**ACTIVITY**
From the records below, copy each line that has the word "flex" in it.

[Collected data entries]
BEGIN
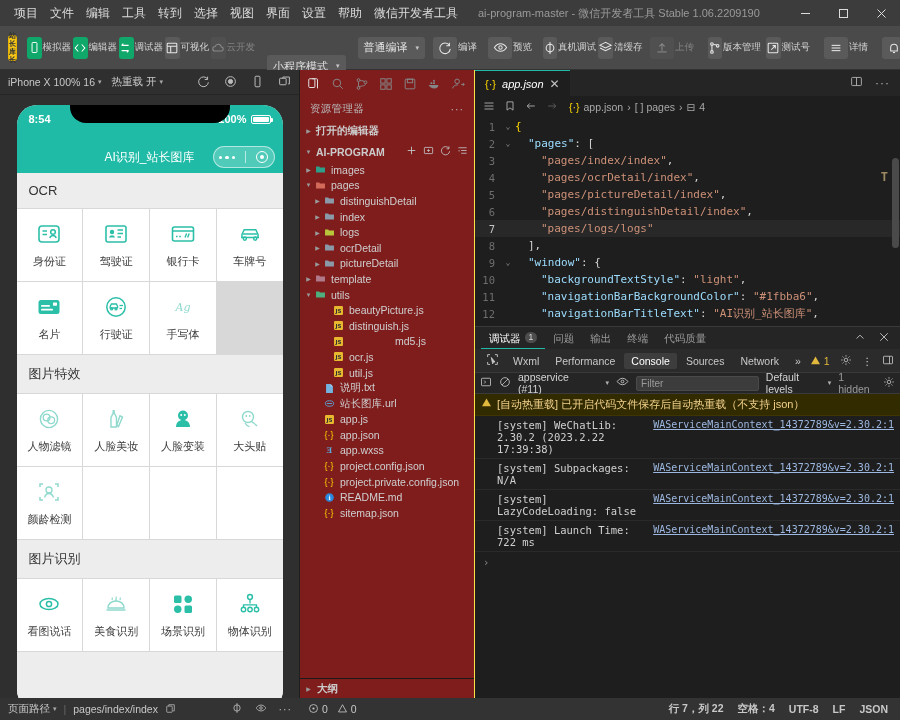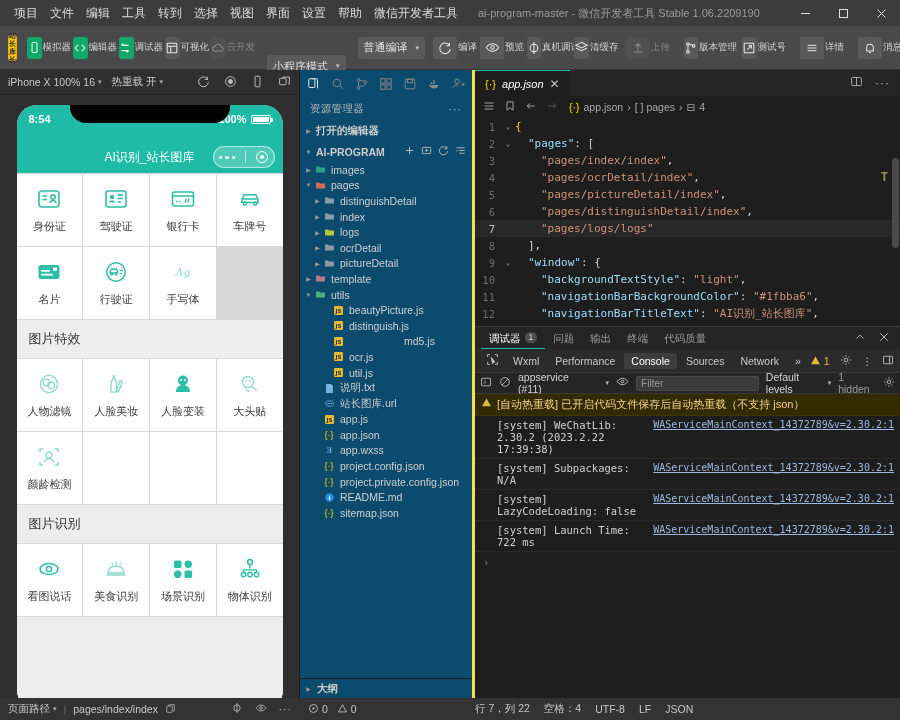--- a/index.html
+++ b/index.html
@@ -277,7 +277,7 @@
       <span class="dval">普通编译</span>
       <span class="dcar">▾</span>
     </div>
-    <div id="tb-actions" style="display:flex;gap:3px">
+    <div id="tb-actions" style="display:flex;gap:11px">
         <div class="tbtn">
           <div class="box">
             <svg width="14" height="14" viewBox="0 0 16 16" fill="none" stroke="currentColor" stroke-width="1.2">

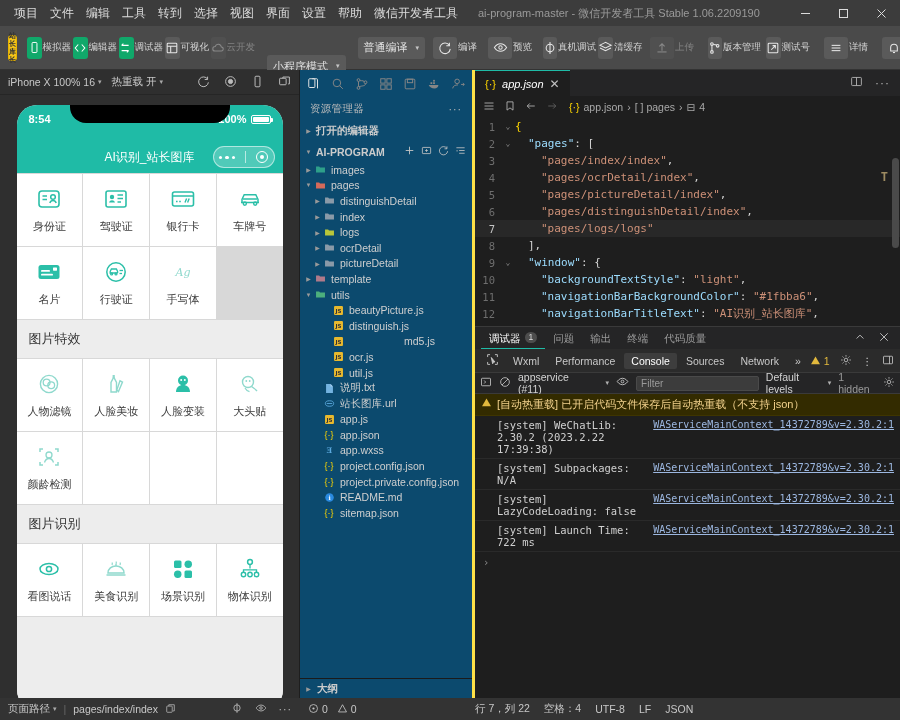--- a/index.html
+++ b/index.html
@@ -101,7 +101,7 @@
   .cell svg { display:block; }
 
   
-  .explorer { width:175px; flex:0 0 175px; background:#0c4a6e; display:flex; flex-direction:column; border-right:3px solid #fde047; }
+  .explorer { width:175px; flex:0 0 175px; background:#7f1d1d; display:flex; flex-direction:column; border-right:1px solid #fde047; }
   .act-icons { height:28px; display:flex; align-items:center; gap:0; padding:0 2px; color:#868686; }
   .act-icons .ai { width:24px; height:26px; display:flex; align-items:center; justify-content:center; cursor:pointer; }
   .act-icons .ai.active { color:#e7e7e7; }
END
**RESPONSE TO THE TASK**
-    <div id="tb-actions" style="display:flex;gap:3px">
+    <div id="tb-actions" style="display:flex;gap:11px">
-  .explorer { width:175px; flex:0 0 175px; background:#0c4a6e; display:flex; flex-direction:column; border-right:3px solid #fde047; }
+  .explorer { width:175px; flex:0 0 175px; background:#7f1d1d; display:flex; flex-direction:column; border-right:1px solid #fde047; }
   .act-icons { height:28px; display:flex; align-items:center; gap:0; padding:0 2px; color:#868686; }
   .act-icons .ai { width:24px; height:26px; display:flex; align-items:center; justify-content:center; cursor:pointer; }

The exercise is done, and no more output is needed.